Hi guys, new to this site, hope it helps
story: just bought a 73 Suburban ss16 with no spark.... found I have power to coil and nothing coming out of spark plug wire so I bought a duel new coil ( kind of hard to find but I did) well that didn't work, so I took the flywheel off and cleaned that up and still nothing. Found the point cover and removed that. power going to points and nothing returning so removed them to have them replaced tomorrow . my question ...Why do I have whatever it is on my flywheel and a coil and points? 
PS did look for quite some time for a kill wire, never found it..
at this time I have it striped to look at ALL wiring . i.e. battery rack removed and steering cover/dash pulled up to get at wiring. Waiting to get the new points


----------



## tomamm (Aug 2, 2014)

I have looked at the other post but nothing worked. hoping someone can give me advice on this


----------



## tomamm (Aug 2, 2014)

cleaned up the points, now have spark but dose not travel back to coil, going to try to find a condencer


----------



## JiminRI (May 22, 2015)

Your tractor looks exactly like mine.

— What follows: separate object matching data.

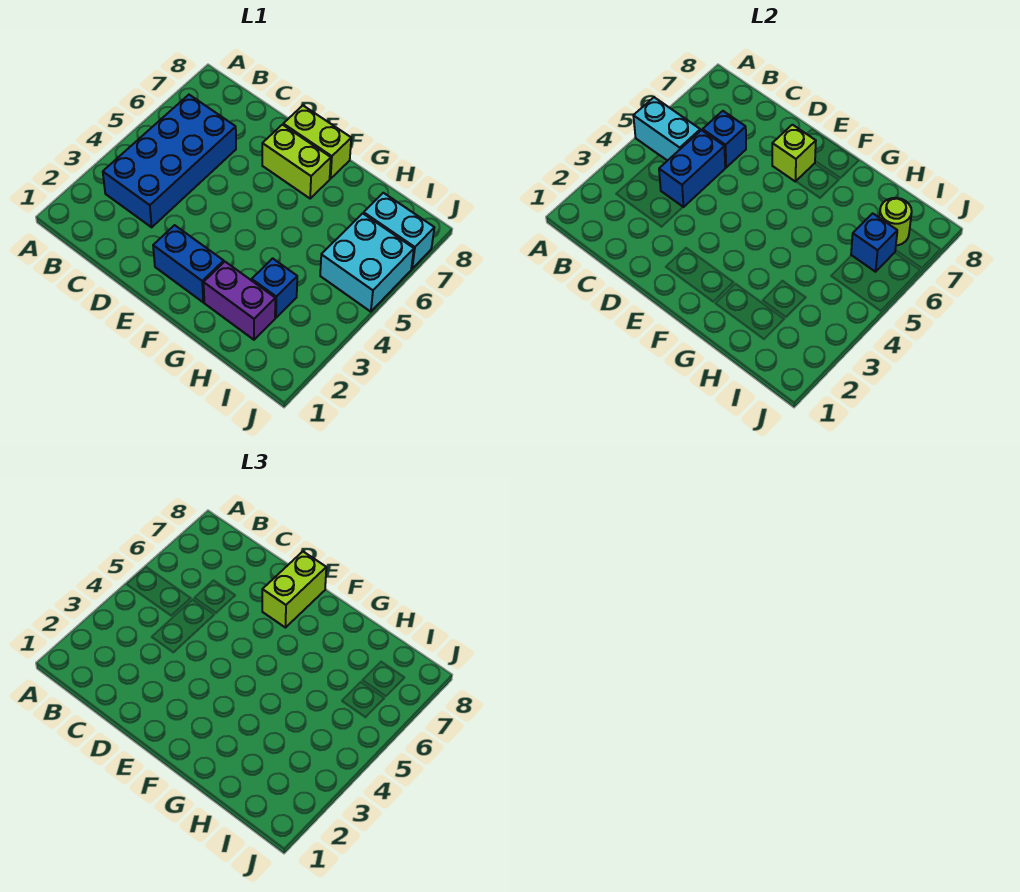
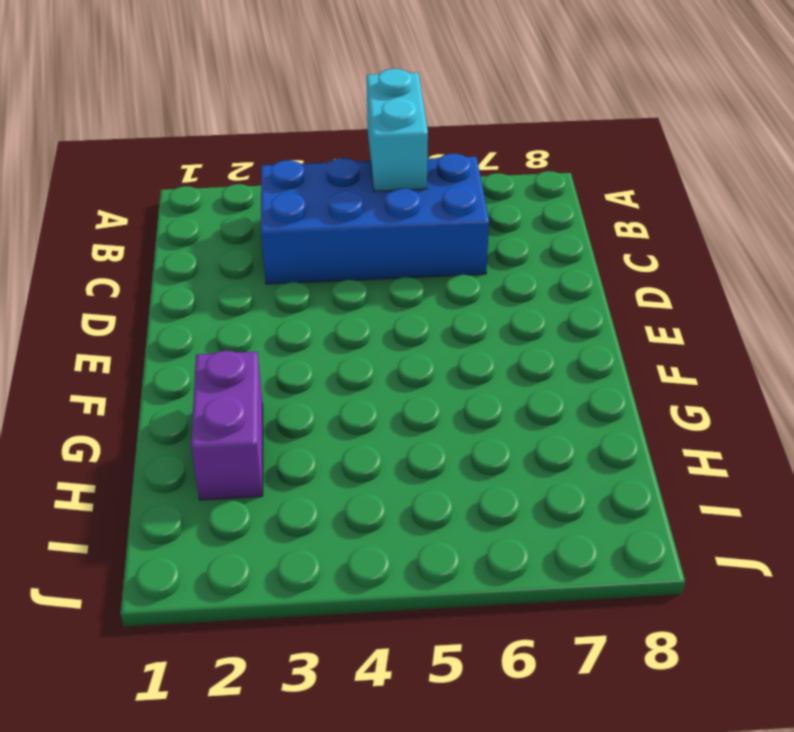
none -> blue 1x2 brick [153,225,224,302]
none -> lime 1x2 brick [262,125,331,198]
none -> lime 1x2 brick [283,106,351,179]

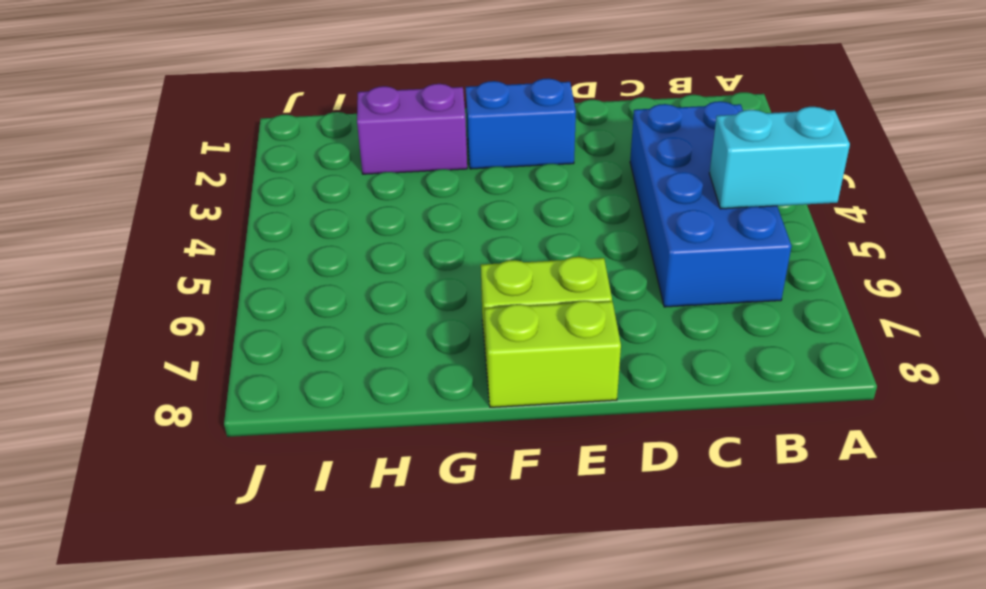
none -> blue 1x1 brick [252,258,297,318]
none -> cyan 2x2 brick [320,213,414,312]
none -> cyan 1x2 brick [364,193,434,269]

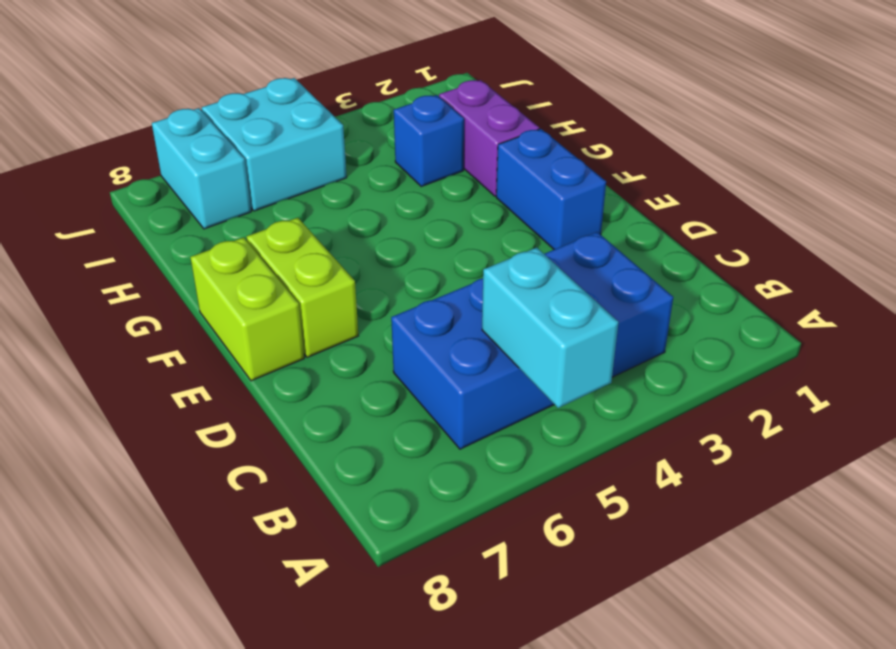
none -> blue 1x2 brick [659,130,726,207]
none -> blue 1x1 brick [703,111,746,167]
none -> lime 1x1 brick [772,125,816,182]

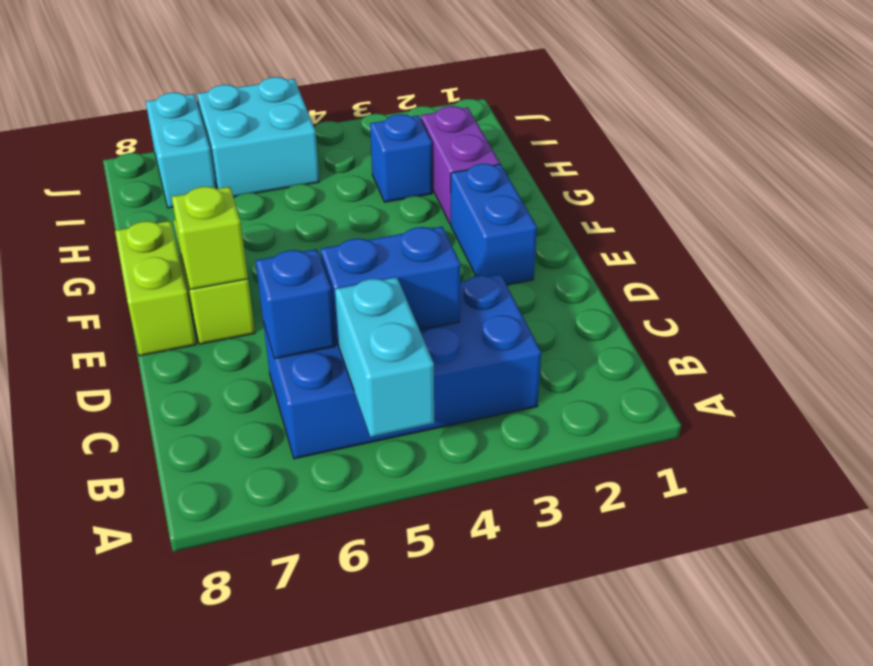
none -> blue 1x1 brick [851,213,897,272]
none -> lime 1x1 round brick [879,198,912,245]
none -> lime 1x2 brick [262,552,326,628]

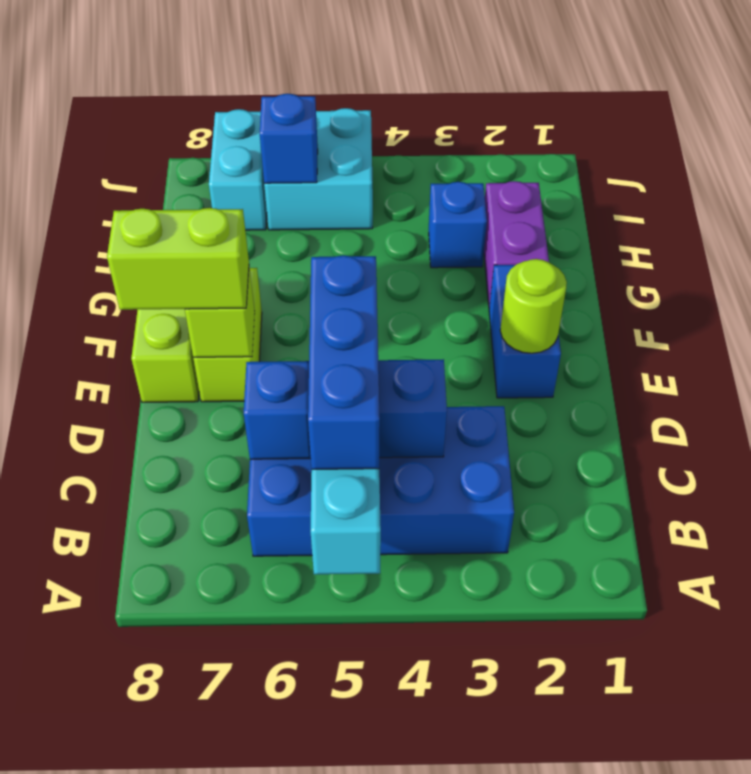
blue 1x3 brick [308,255,380,469] -> none
lime 1x1 round brick [500,259,567,353] -> lime 1x1 round brick moved to [879,198,912,245]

Is it a model 917.25751? I have a pdf copy of the owner's manual - if you need it, send me an email.
I read recently that you could remove the condenser temporarily to test the ignition - but reinstall to avoid premature point burnout.
I found this on another site a while back. Maybe it will help you.
No spark situation:
Battery-Powered Points/Condenser Ignition - Use a spark tester or known good spark plug when checking for spark. 
1.	Check the condition of the ignition wiring, switch and for correct connections. 
2.	If still no spark, check if there's 12 volts going to the coil. 
3.	If still no spark, clean the points gap with a steel fingernail file or small, thin points file, or replace the points. 
4.	If still no spark, check that the points gap is set at .020" with a feeler gauge, or the ignition timing is set at 20° BTDC. In rare cases, when cranking the engine and the points don't open enough or don't open at all, the points lobe on the camshaft may be severely worn. 
5.	If still no spark, check that the condenser is connected to the same wire coming from the coil to the points. 
6.	Test the spark plug for spark. If there's a red or white spark at the spark plug's tip, then the spark plug is bad. 
7.	If there's still no spark, the spark plug, coil or condenser may need to be replaced.
Good luck,
JiminRI


----------



## film495 (Nov 1, 2013)

put in a fresh condenser, they are relatively inexpensive. 

you can also put a test light to the coil, and it should flash on and off as the ponts open and close, I forget exactly how to set it up, but it is a good test to qualify the ponts are opening an closing correctly.


----------